According to the Transportation Safety Board of Canada, about 70 people are seriously injured in Canada each year (during a five year average) in incidents involving highway/railway crossings and trespassers on railway property. With more than 300 collisions, there are on average 89 fatalities.

“We’ve actually identified Truro as an area to focus on this year, so we will be up here quite a bit. We will be at the Colchester County Home Show in April, as well as the Maritime Federation of Model Railroaders convention in Tatamagouche (May 31 to June 2).”

With about 10 individuals clad in safety vests, motorists were stopped in each direction between the tracks and the intersection that includes Brunswick and Charles streets. All were given information pertaining to Operation Lifesaver and safety tips.

“Can you make the grade?” asked one of the volunteers as he handed out a pamphlet that features a quiz with multiple choice and true or false questions.

Cormier said many motorists, although they may not stop directly on the railway tracks, still don’t park far enough back.

“Some stop and if the bar were to come down, their vehicle would be under it,” he said. “It’s all about awareness.”

Truro Police Service inspector Rob Hearn said the department was eager to participate when contacted by Operation Lifesaver.

“The town is basically cut off in half when we have a train come through, so we’re always concerned about motorist and pedestrian safety,” Hearn said.

“We wanted to be there to help advise residents on those safety issues they need to know in respect to railroad safety.”

Operation Lifesaver has been in existence for 30 years, educating Canadians about public rail safety.

The Nova Scotia branch travels throughout the province and works with local law enforcement, as well as the larger organizations such as CN Police.

For more information on safety tips, including what the various signs pertaining to railway crossing mean, visit www.operationlifesaver.ca or visit the organization’s Facebook page at www.facebook.com/oplifesaver. There is also a site for kids at www.olkids.ca.

rtetanish@trurodaily.com

Twitter: @TDNRaissa

 

Some safety tips at highway/railway crossings:

-      Expect a train on any track at any time – day or night

-      Never get trapped on a crossing. Wait on the approach until you are sure you can clear the crossing completely.

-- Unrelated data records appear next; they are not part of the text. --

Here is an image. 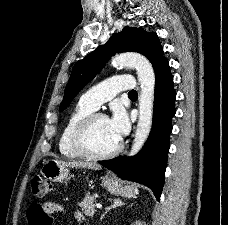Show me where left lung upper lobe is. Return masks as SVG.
<instances>
[{"mask_svg": "<svg viewBox=\"0 0 228 225\" xmlns=\"http://www.w3.org/2000/svg\"><path fill=\"white\" fill-rule=\"evenodd\" d=\"M128 51L146 56L153 68L165 58L156 33L147 32L143 28L125 27L121 33L113 35L106 44L74 65L59 111L69 106L77 93L100 72L112 55Z\"/></svg>", "mask_w": 228, "mask_h": 225, "instance_id": "5c2ea615", "label": "left lung upper lobe"}]
</instances>
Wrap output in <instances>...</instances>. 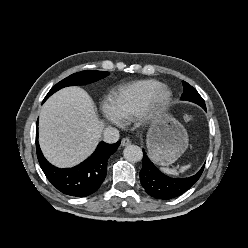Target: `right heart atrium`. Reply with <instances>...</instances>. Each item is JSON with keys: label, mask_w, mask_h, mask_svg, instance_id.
I'll return each mask as SVG.
<instances>
[{"label": "right heart atrium", "mask_w": 248, "mask_h": 248, "mask_svg": "<svg viewBox=\"0 0 248 248\" xmlns=\"http://www.w3.org/2000/svg\"><path fill=\"white\" fill-rule=\"evenodd\" d=\"M101 113L103 115V117L109 121L112 124L115 125H120V121L117 119V117L115 116L113 109H112V105H111V101L110 100H103L101 103Z\"/></svg>", "instance_id": "d8ad5b80"}]
</instances>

-      When the last car passes, do not proceed until you are sure there is no train coming on another track, in the same or opposite direction.

-      Never drive around the gates. If the gate is down, or in the process of being raised or lowered, do not cross the tracks.

-      Never race a train to the crossing.

-      If your vehicle stalls on a crossing, get all occupants out immediately and move at least 30 metres away. This will reduce the chances of being struck by flying debris if the train hits the stalled vehicle.